There's also former reality-TV star Ksenia Sobchak, who's run a campaign critical of Putin while laboring under accusations from opposition leader Alexey Navalny that the Kremlin encouraged her candidacy to add sparkle to the lackluster contest. Navalny was barred from running.

With little doubt about the outcome, the Kremlin Friday announced that Putin had already ordered his staff to draft policy decrees covering the next term.

Almost 111 million Russians are eligible to vote at more than 97,000 polling stations nationwide. Polls will close in the westernmost region of Kaliningrad at 8 p.m. local time (2 p.m. EDT), with exit poll results expected immediately. Official results will be largely complete by Monday.

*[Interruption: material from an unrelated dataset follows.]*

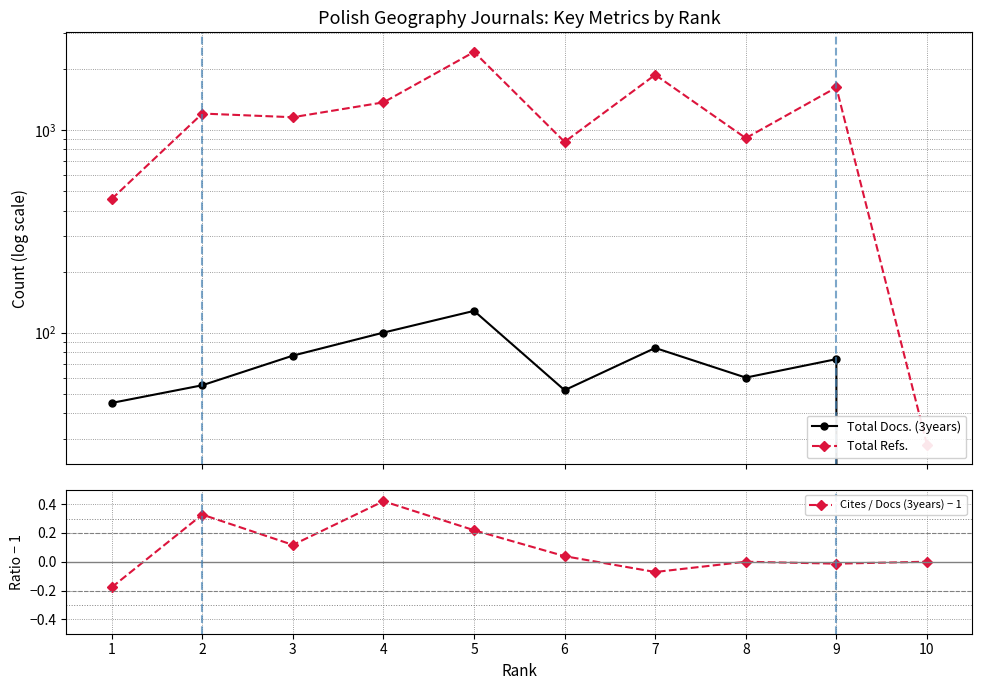

Is it true that Cites / Docs (3years) − 1 equals 0.3 at 8?

False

Putin will face many challenges in his new six-year term, as a spiraling dispute with the United Kingdom over suspected poisoning of a double agent and his daughter with a chemical weapon adds to tensions with the U.S. and Europe over conflicts in Ukraine and Syria.

Russia, which was hit with Western sanctions for its 2014 annexation of Crimea from Ukraine that compounded a downturn provoked by plunging oil prices, is struggling to recover after the longest recession in two decades.

In what's likely Putin's to be last term as he's obliged constitutionally to step down as president in 2024, Putin must also groom a trustworthy successor.

While it's not clear whether any of the U.K.'s allies will also target Russia, the nerve-agent poisoning March 4 in the English town of Salisbury has stoked concerns. Britain has expelled 23 Russian diplomats and Moscow Saturday ordered an equal number of British envoys to leave Russia.

Russia also stands accused of intervening in President Donald Trump's favor in the 2016 U.S. elections, and election meddling in several European countries.